* _TEXT PASSAGE_
□ □ □
Ivo Zbožínek

Personal information
- Date of birth: 24 May 1977 (age 48)
- Place of birth: Prostějov, Czechoslovakia
- Height: 1.95 m (6 ft 5 in)
- Position(s): Defender

Youth career
- 1985–1988: Agrostroj Prostějov
- 1985–1995: Železárny Prostějov

Senior career*
- Years: Team / Apps / (Gls)
- 1995–1998: LeRK Prostějov
- 2000–2001: Chmel Blšany / 34 / (1)
- 2002: Vysočina Jihlava
- 2002–2003: LeRK Prostějov
- 2003: FK Drnovice
- 2004–2005: 1. FC Slovácko / 4 / (0)
- 2006: FK Drnovice / 14 / (1)
- 2006–2011: FC Tescoma Zlín / 140 / (16)
- 2011: FC Zbrojovka Brno / 12 / (1)
□ □ □
* _RAW DATA_
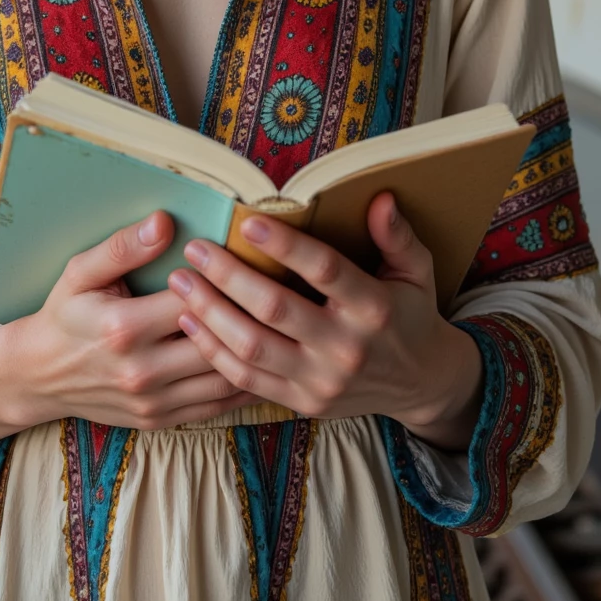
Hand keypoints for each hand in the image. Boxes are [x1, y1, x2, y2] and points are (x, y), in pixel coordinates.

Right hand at [8, 209, 256, 430]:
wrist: (39, 376)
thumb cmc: (64, 315)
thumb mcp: (80, 272)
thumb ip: (123, 247)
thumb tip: (165, 221)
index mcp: (123, 327)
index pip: (193, 299)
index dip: (222, 278)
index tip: (243, 258)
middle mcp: (141, 370)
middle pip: (217, 341)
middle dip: (248, 315)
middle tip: (275, 291)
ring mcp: (152, 401)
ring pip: (224, 377)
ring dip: (254, 352)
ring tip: (278, 325)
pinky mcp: (159, 421)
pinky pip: (215, 406)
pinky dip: (243, 384)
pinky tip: (261, 361)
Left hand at [167, 191, 483, 449]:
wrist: (420, 384)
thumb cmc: (411, 314)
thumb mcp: (417, 271)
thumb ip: (397, 235)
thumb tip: (380, 198)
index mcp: (374, 308)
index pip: (326, 272)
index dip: (287, 247)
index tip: (249, 222)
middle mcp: (346, 348)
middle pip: (275, 310)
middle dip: (228, 277)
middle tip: (195, 248)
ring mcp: (321, 381)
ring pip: (252, 347)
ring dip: (210, 313)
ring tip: (180, 281)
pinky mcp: (302, 402)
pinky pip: (247, 379)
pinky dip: (213, 351)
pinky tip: (189, 322)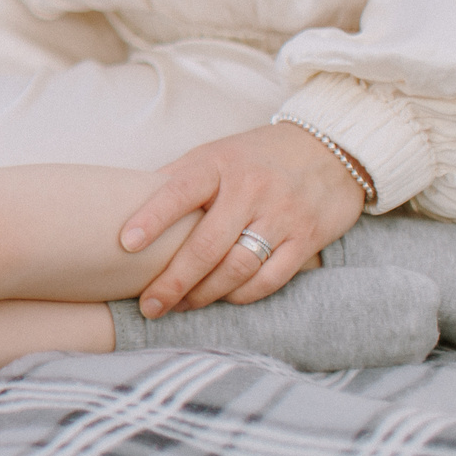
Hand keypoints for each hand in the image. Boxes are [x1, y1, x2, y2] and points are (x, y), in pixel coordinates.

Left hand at [119, 123, 367, 315]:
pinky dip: (242, 294)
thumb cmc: (256, 156)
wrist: (330, 150)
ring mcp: (280, 216)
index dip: (152, 217)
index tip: (126, 243)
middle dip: (174, 280)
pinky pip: (270, 277)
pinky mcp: (306, 239)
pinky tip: (223, 299)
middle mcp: (250, 190)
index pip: (179, 190)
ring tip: (180, 306)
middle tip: (150, 305)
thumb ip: (181, 178)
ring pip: (237, 267)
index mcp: (219, 164)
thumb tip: (130, 202)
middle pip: (206, 244)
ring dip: (205, 294)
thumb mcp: (217, 153)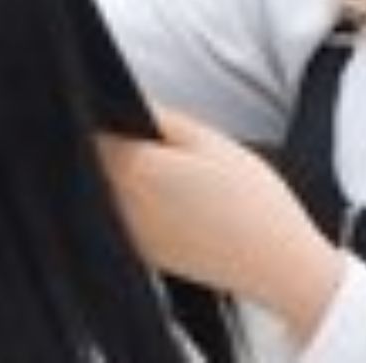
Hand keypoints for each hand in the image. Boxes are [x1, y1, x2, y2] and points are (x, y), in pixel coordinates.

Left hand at [98, 108, 342, 344]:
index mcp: (135, 168)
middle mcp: (121, 204)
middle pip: (93, 164)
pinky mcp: (142, 255)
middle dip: (114, 146)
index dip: (104, 117)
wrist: (274, 261)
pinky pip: (123, 219)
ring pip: (107, 192)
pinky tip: (177, 202)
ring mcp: (128, 234)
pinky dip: (138, 205)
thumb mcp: (213, 141)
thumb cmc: (251, 200)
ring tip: (173, 172)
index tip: (125, 113)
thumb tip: (129, 103)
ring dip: (124, 177)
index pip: (91, 133)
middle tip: (156, 139)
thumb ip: (163, 118)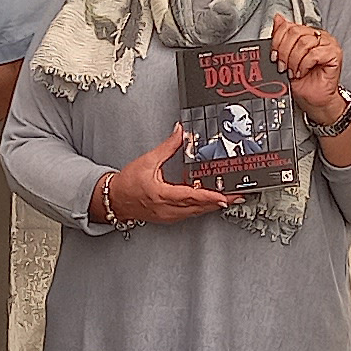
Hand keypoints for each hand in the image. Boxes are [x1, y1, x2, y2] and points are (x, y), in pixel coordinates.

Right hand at [104, 130, 237, 225]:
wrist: (114, 200)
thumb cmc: (127, 184)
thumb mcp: (148, 161)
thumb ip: (167, 147)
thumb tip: (180, 132)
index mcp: (161, 194)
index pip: (190, 196)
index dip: (209, 196)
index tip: (224, 197)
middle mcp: (166, 208)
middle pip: (198, 207)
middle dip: (219, 202)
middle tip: (236, 197)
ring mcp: (168, 215)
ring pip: (195, 212)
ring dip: (211, 206)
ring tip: (228, 199)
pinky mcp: (168, 217)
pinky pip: (189, 214)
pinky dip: (200, 207)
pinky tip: (208, 202)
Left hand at [268, 12, 343, 113]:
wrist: (314, 99)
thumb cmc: (303, 82)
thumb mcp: (285, 57)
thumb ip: (282, 37)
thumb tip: (278, 19)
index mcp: (308, 34)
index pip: (289, 26)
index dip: (277, 41)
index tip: (274, 55)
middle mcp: (319, 36)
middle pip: (295, 33)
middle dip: (284, 52)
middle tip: (283, 65)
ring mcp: (328, 43)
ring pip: (304, 43)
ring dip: (294, 60)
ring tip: (294, 70)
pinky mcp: (335, 54)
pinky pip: (314, 54)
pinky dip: (304, 65)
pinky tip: (303, 72)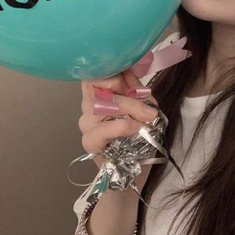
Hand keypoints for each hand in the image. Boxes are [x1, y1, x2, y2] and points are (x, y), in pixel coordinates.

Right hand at [78, 67, 158, 188]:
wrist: (137, 167)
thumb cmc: (139, 133)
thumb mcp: (143, 104)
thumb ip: (136, 86)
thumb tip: (130, 66)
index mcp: (98, 92)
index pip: (94, 72)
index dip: (110, 71)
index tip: (130, 75)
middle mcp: (88, 105)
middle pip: (96, 86)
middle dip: (124, 91)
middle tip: (148, 105)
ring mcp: (86, 123)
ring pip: (101, 105)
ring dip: (129, 108)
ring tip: (148, 116)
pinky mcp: (89, 142)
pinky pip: (103, 129)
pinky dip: (123, 126)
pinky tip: (136, 128)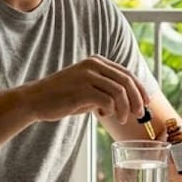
□ □ □
* _TASKS AND EXERCISES_
1. Please use the header line of the Ivo Zbožínek profile to explain what the two numbers in the FC Tescoma Zlín entry stand for.
2. According to the Ivo Zbožínek profile, what position did he play?
3. Resume the Ivo Zbožínek profile after its final entry.

* _ANSWERS BY ITEM NUMBER_
1. The header "Years: Team / Apps / (Gls)" sets the order of each entry, so in "2006–2011: FC Tescoma Zlín / 140 / (16)" the 140 falls under "Apps" and the 16 in parentheses under "(Gls)". Both figures apply to his time at FC Tescoma Zlín from 2006 to 2011.

2. Defender.

3.
= Ivo Zbožínek =

Czech footballer (born 1977)

Ivo Zbožínek (born 24 May 1977) is a retired Czech football player.

Zbožínek started his football career in Prostějov. He first played in the Gambrinus liga at Chmel Blšany. He eventually appeared in several other clubs from South Moravia. In 2006, he was transferred to Tescoma Zlín, where he played until 2011.